Related both to this post and the previous one about the formation of a Joint Land Use Committee in Salem--Kulongoski completed the government branch Measure 37 trifecta today by sending a letter to the Legislature {pdf}, commending them on the formation of the committee and urging them to concentrate first on small landowners with claims directly related to plans for family residences, the so-called "Dorothy English" people:
We estimate that fewer than a thousand of these claims came from property owners asking to build a home on land they bought for that purpose years ago. Their requests represent the reasons that voters supported Measure 37 in 2004. And, we would like to continue to process these requests as quickly as possible.

Oregon is facing a forced choice as the 180-day clock runs down – either allow these developments to proceed, with irreversible impacts on local communities, or pay compensation for speculative claims that we cannot afford to pay. Oregonians now recognize the unintended consequences of Measure 37. They are demanding – and they deserve – better options than the forced choices that confront us under Measure 37.
Right on, Ted!

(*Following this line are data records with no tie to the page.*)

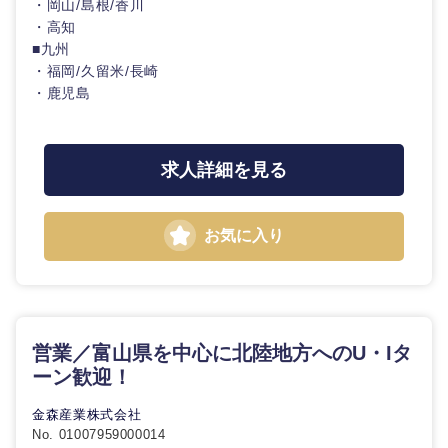
法律・特許事務所・監査法人
・岡山/島根/香川
・高知
不動産専
■九州
門職
人材・アウトソーシング
東海地方
・福岡/久留米/長崎
・鹿児島
建設・施
工管理
サービス
岐阜県
静岡県
求人詳細を見る
事務職
愛知県
三重県
その他
その他
お気に入り
近畿地方
営業／富山県を中心に北陸地方へのU・Iタ
ーン歓迎！
滋賀県
京都府
金森産業株式会社
No. 01007959000014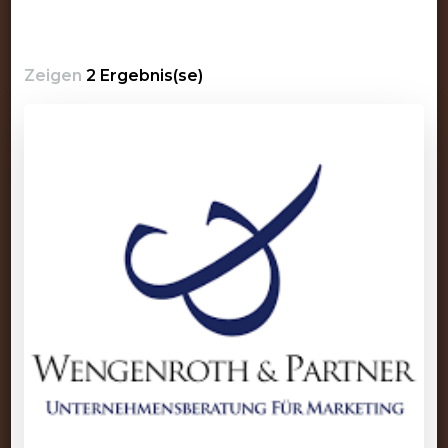
Zeigen
2 Ergebnis(se)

He gets it. And lest you believe that he's merely projecting the party viewpoint on Measure 37, today's Statesman-Journal aptly describes the amount and tenor of confusion that is reigning across the state:
The problem: There are still more questions than answers.

Measure 37 -- fewer than two pages of text -- is very general, [state DOJ attorney Richard] Whitman said.

"It leaves a lot unsaid," he said. "There are a lot of practical questions that we have no answers to."

That means that there are no uniform procedures across the state's county planning departments, which deal with property owners who want compensation for lost value due to land-use regulations or to have those regulations waived.

The answers need to come from legislators passing laws or by the court system interpreting the measure. Court decisions are made after lawsuits are filed.

So far, there are 130 court cases involving Measure 37, but Whitman estimated that number could double.

Most of the litigation is at the county level, and those decisions are not binding statewide. Until the Oregon Court of Appeals weighs in on Measure 37, individual counties will be interpreting the measure based on their own circuit courts' decisions, he said.

Whitman estimated that if the 2007 Legislature doesn't pass laws refining Measure 37, it will be another three to five years before officials have clarity on the rules about filing claims, transferring rights to develop, assessing the value of property and the laundry list of other problems that have developed.
And what do people want to do with M37 as a result of this confusion? It's not a scientific indicator, but the Statesman reports that many attendees of the forum signed on to a petition to suspend M37 and require public hearings to discuss how to move forward. Amen.